Example 1: Reverse Calculation with a Percentage Increase
Let's say a shirt costs \$33 after a 10% price increase. What was the original price?
- Determine the resulting percentage: 100% (original price) + 10% (increase) = 110%
- Find 1%: \$33 / 110 = \$0.30
- Calculate the original value (100%): \$0.30 * 100 = \$30
Therefore, the original price of the shirt was \$30.
Example 2: Reverse Calculation with a Percentage Decrease
A shop is selling a television for \$360 after applying a 20% discount. What was the original price?
- Determine the resulting percentage: 100% (original price) - 20% (discount) = 80%
- Find 1%: \$360 / 80 = \$4.50
- Calculate the original value (100%): \$4.50 * 100 = \$450
Therefore, the original price of the television was \$450.
Formula Summarization:
Let:
- New Value = The value after the percentage change
- Original Value = The value before the percentage change
- Percentage Change = The percentage increase or decrease (expressed as a decimal)
If there is an increase:
- Original Value = New Value / (1 + Percentage Change as a decimal)
If there is a decrease:
- Original Value = New Value / (1 - Percentage Change as a decimal)
Common Pitfalls to Avoid:
- Incorrectly Adding/Subtracting: Make sure you are adding for an increase and subtracting for a decrease.
- Dividing by the Wrong Value: Always divide the new value by the adjusted percentage (either 100% + increase or 100% - decrease).

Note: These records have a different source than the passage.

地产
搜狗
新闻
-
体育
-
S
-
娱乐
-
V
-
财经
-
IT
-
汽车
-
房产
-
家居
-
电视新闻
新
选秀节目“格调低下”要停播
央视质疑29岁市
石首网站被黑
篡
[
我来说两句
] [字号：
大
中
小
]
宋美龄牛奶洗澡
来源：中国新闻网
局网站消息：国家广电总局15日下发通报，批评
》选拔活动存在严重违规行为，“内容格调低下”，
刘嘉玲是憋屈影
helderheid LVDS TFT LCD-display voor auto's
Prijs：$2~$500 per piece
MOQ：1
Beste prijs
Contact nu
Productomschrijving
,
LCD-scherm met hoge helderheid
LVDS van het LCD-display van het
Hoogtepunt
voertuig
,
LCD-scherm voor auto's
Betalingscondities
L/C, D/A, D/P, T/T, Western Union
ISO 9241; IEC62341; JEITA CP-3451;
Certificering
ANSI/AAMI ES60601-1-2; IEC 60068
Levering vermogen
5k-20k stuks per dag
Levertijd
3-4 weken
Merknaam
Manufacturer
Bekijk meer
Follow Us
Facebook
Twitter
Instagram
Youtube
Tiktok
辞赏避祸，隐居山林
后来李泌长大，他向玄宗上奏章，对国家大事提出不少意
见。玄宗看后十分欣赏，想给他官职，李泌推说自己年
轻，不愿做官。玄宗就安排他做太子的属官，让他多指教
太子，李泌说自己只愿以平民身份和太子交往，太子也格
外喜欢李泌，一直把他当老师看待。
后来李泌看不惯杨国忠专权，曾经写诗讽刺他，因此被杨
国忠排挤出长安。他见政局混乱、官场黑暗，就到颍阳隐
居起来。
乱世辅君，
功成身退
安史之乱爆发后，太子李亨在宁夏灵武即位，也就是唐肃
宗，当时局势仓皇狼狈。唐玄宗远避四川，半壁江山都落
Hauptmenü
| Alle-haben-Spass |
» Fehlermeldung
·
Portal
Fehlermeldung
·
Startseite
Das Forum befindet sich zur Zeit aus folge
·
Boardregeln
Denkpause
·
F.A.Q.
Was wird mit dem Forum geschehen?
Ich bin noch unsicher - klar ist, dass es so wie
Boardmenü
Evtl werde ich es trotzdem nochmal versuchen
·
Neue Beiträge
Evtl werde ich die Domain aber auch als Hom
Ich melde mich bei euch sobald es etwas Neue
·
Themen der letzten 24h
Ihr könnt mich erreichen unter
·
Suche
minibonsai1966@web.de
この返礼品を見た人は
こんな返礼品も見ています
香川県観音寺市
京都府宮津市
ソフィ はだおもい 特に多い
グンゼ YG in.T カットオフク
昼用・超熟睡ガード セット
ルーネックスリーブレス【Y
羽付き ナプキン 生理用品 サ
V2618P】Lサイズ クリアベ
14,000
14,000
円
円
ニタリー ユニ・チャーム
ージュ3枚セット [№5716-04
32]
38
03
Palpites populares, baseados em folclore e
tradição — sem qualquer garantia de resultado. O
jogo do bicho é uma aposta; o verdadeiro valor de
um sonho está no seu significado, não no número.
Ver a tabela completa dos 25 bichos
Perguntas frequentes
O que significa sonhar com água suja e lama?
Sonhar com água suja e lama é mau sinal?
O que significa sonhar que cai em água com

Do not divide by the original percentage change alone.
- Incorrectly Converting Percentage to Decimal: If using formulas, divide the percentage by 100 to get a decimal (e.g., 10% becomes 0.10).
Reverse calculation involves understanding how percentages affect original values and applying the correct steps to "undo" the change, ultimately revealing the starting amount.